◆ **Assignment a**:
Repeat the records below line for line, covering all of them, but leave out the picture lines.

◆ **Extract provided**:
....

From: Hannes Reinecke <[email protected]>

Returning a nvme status from nvme_tcp_setup_ctrl() indicates that the
association was established and we have received a status from the
controller; consequently we should honour the DNR bit. If not any future
reconnect attempts will just return the same error, so we can
short-circuit the reconnect attempts and fail the connection directly.

Signed-off-by: Hannes Reinecke <[email protected]>
[dwagner: - extended nvme_should_reconnect]
Signed-off-by: Daniel Wagner <[email protected]>
---
drivers/nvme/host/fabrics.c | 14 +++++++++++++-
drivers/nvme/host/fabrics.h | 2 +-
drivers/nvme/host/fc.c | 4 +---
drivers/nvme/host/rdma.c | 19 ++++++++++++-------
drivers/nvme/host/tcp.c | 22 ++++++++++++++--------
5 files changed, 41 insertions(+), 20 deletions(-)

diff --git a/drivers/nvme/host/fabrics.c b/drivers/nvme/host/fabrics.c
index f7eaf9580b4f..36d3e2ff27f3 100644
--- a/drivers/nvme/host/fabrics.c
+++ b/drivers/nvme/host/fabrics.c
@@ -559,8 +559,20 @@ int nvmf_connect_io_queue(struct nvme_ctrl *ctrl, u16 qid)
}
EXPORT_SYMBOL_GPL(nvmf_connect_io_queue);

-bool nvmf_should_reconnect(struct nvme_ctrl *ctrl)
+/*
+ * Evaluate the status information returned by the transport in order to decided
+ * if a reconnect attempt should be scheduled.

....

◆ **Available records**:
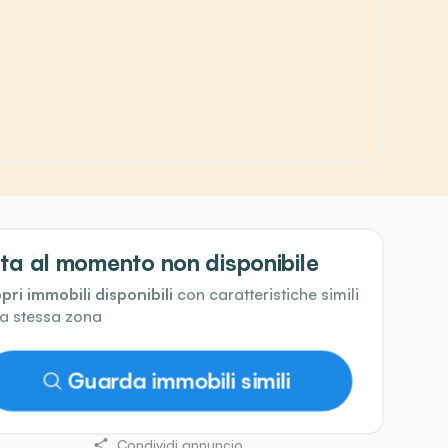
ta al momento non disponibile
pri immobili disponibili
con caratteristiche simili
la stessa zona
Guarda immobili simili
Condividi annuncio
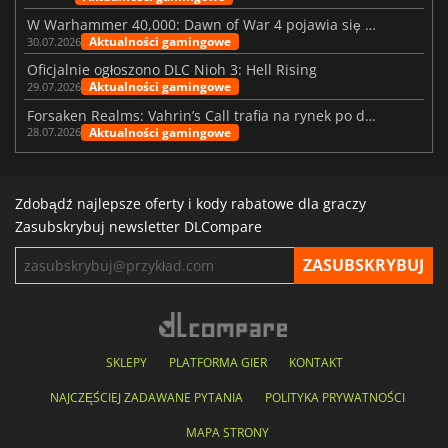
W Warhammer 40,000: Dawn of War 4 pojawia się frakcja Nekronów
Aktualności gamingowe
30.07.2026
Oficjalnie ogłoszono DLC Nioh 3: Hell Rising
Aktualności gamingowe
29.07.2026
Forsaken Realms: Vahrin’s Call trafia na rynek po dziesięciu latach prac
Aktualności gamingowe
28.07.2026
Zdobądź najlepsze oferty i kody rabatowe dla graczy
Zasubskrybuj newsletter DLCompare
SKLEPY
PLATFORMA GIER
KONTAKT
NAJCZĘŚCIEJ ZADAWANE PYTANIA
POLITYKA PRYWATNOŚCI
MAPA STRONY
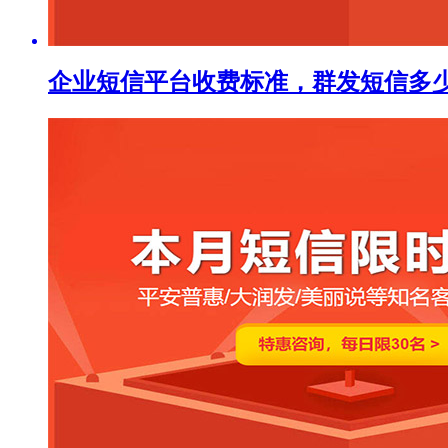
企业短信平台收费标准，群发短信多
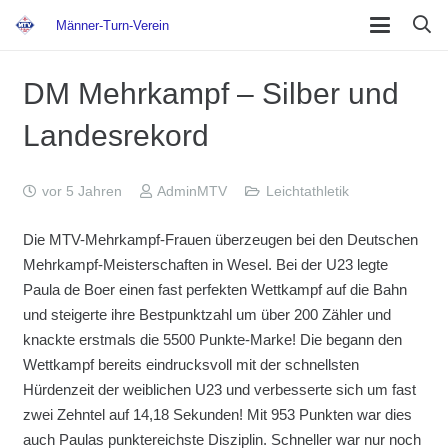
Männer-Turn-Verein
DM Mehrkampf – Silber und
Landesrekord
vor 5 Jahren
AdminMTV
Leichtathletik
Die MTV-Mehrkampf-Frauen überzeugen bei den Deutschen
Mehrkampf-Meisterschaften in Wesel. Bei der U23 legte
Paula de Boer einen fast perfekten Wettkampf auf die Bahn
und steigerte ihre Bestpunktzahl um über 200 Zähler und
knackte erstmals die 5500 Punkte-Marke! Die begann den
Wettkampf bereits eindrucksvoll mit der schnellsten
Hürdenzeit der weiblichen U23 und verbesserte sich um fast
zwei Zehntel auf 14,18 Sekunden! Mit 953 Punkten war dies
auch Paulas punktereichste Disziplin. Schneller war nur noch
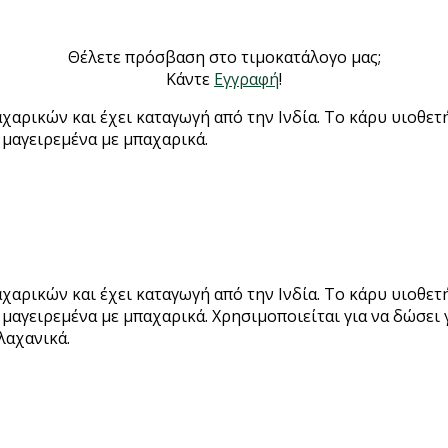
Θέλετε πρόσβαση στο τιμοκατάλογο μας;
Κάντε
Εγγραφή
!
αρικών και έχει καταγωγή από την Ινδία. Το κάρυ υιοθετήθ
 μαγειρεμένα με μπαχαρικά.
αρικών και έχει καταγωγή από την Ινδία. Το κάρυ υιοθετήθ
 μαγειρεμένα με μπαχαρικά. Χρησιμοποιείται για να δώσει 
λαχανικά.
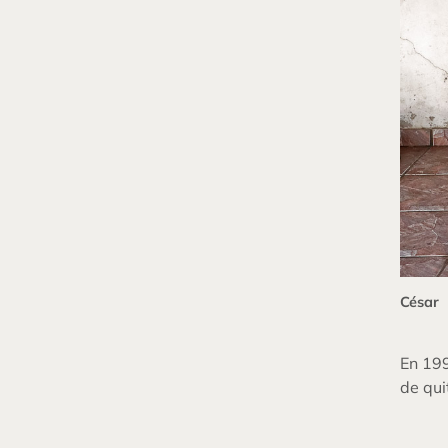
César
En 199
de qui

....

◆ **Assignment b**:
In the patch description, which bit does it say should be honored when a status comes back from the controller?

◆ **Expected answer a**:
ta al momento non disponibile
pri immobili disponibili
con caratteristiche simili
la stessa zona
Guarda immobili simili
Condividi annuncio
W Warhammer 40,000: Dawn of War 4 pojawia się frakcja Nekronów
Aktualności gamingowe
30.07.2026
Oficjalnie ogłoszono DLC Nioh 3: Hell Rising
Aktualności gamingowe
29.07.2026
Forsaken Realms: Vahrin’s Call trafia na rynek po dziesięciu latach prac
Aktualności gamingowe
28.07.2026
Zdobądź najlepsze oferty i kody rabatowe dla graczy
Zasubskrybuj newsletter DLCompare
SKLEPY
PLATFORMA GIER
KONTAKT
NAJCZĘŚCIEJ ZADAWANE PYTANIA
POLITYKA PRYWATNOŚCI
MAPA STRONY
企业短信平台收费标准，群发短信多
Männer-Turn-Verein
DM Mehrkampf – Silber und
Landesrekord
vor 5 Jahren
AdminMTV
Leichtathletik
Die MTV-Mehrkampf-Frauen überzeugen bei den Deutschen
Mehrkampf-Meisterschaften in Wesel. Bei der U23 legte
Paula de Boer einen fast perfekten Wettkampf auf die Bahn
und steigerte ihre Bestpunktzahl um über 200 Zähler und
knackte erstmals die 5500 Punkte-Marke! Die begann den
Wettkampf bereits eindrucksvoll mit der schnellsten
Hürdenzeit der weiblichen U23 und verbesserte sich um fast
zwei Zehntel auf 14,18 Sekunden! Mit 953 Punkten war dies
auch Paulas punktereichste Disziplin. Schneller war nur noch
Θέλετε πρόσβαση στο τιμοκατάλογο μας;
Κάντε
Εγγραφή
!
αρικών και έχει καταγωγή από την Ινδία. Το κάρυ υιοθετήθ
 μαγειρεμένα με μπαχαρικά.
αρικών και έχει καταγωγή από την Ινδία. Το κάρυ υιοθετήθ
 μαγειρεμένα με μπαχαρικά. Χρησιμοποιείται για να δώσει 
λαχανικά.
César
En 199
de qui

◆ **Expected answer b**:
The DNR bit.